A defesa de Bolsonaro no STF afirmou que o ex-presidente Jair Bolsonaro (PL) não tinha conhecimento da divulgação de uma carta publicada pelo senador Flávio Bolsonaro (PL-RJ) nas redes sociais.
Os advogados informaram ao ministro Alexandre de Moraes, do Supremo Tribunal Federal (STF), que Bolsonaro “jamais soube” que o documento seria divulgado publicamente pelo filho.
A manifestação ocorreu após o ministro pedir esclarecimentos sobre o episódio. O STF queria entender se Bolsonaro participou da decisão de publicar o texto, já que o ex-presidente possui restrições relacionadas ao uso de redes sociais.
Defesa afirma que Bolsonaro não autorizou divulgação
Segundo os advogados, Bolsonaro escreveu a carta e entregou o documento ao filho. No entanto, a defesa afirma que o ex-presidente não autorizou Flávio Bolsonaro a publicar o conteúdo.
Além disso, os representantes jurídicos disseram que Bolsonaro não participou da divulgação e não orientou qualquer ação nas redes sociais.

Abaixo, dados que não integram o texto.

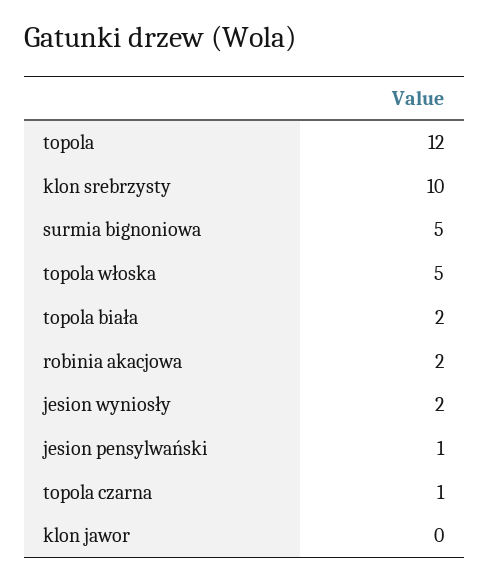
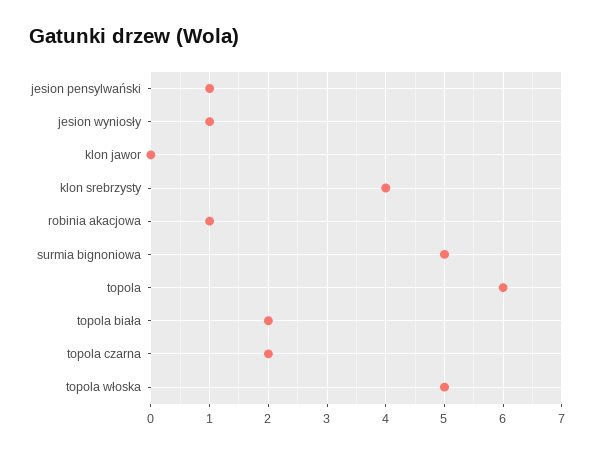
  {
-   "topola": 12,
+   "topola": 6,
-   "klon srebrzysty": 10,
+   "klon srebrzysty": 4,
    "surmia bignoniowa": 5,
    "topola włoska": 5,
    "topola biała": 2,
-   "robinia akacjowa": 2,
+   "robinia akacjowa": 1,
-   "jesion wyniosły": 2,
+   "jesion wyniosły": 1,
    "jesion pensylwański": 1,
-   "topola czarna": 1,
+   "topola czarna": 2,
    "klon jawor": 0
  }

Dessa forma, a defesa argumenta que o episódio não representa descumprimento das medidas determinadas pelo Supremo Tribunal Federal.
STF questiona divulgação do documento
O ministro Alexandre de Moraes solicitou informações após Flávio Bolsonaro divulgar a carta em seus perfis nas redes sociais.
Na ocasião, o Supremo buscou esclarecer se Bolsonaro tinha conhecimento da publicação e se participou da decisão.
A Corte analisa se a divulgação do documento poderia representar uma violação das restrições impostas ao ex-presidente.
Flávio Bolsonaro publicou carta escrita pelo pai
Flávio Bolsonaro divulgou a carta escrita por Jair Bolsonaro e apresentou o conteúdo nas redes sociais.
Segundo a defesa, a iniciativa partiu do senador e ocorreu sem uma autorização prévia do ex-presidente.
Além disso, os advogados afirmam que Bolsonaro segue as determinações judiciais e não utiliza redes sociais de forma direta ou por meio de terceiros.
Caso continua sob análise do Supremo
Após receber a manifestação da defesa, o STF seguirá analisando as informações apresentadas.
Por fim, a decisão dependerá da avaliação do ministro Alexandre de Moraes sobre a existência ou não de descumprimento das medidas impostas ao ex-presidente.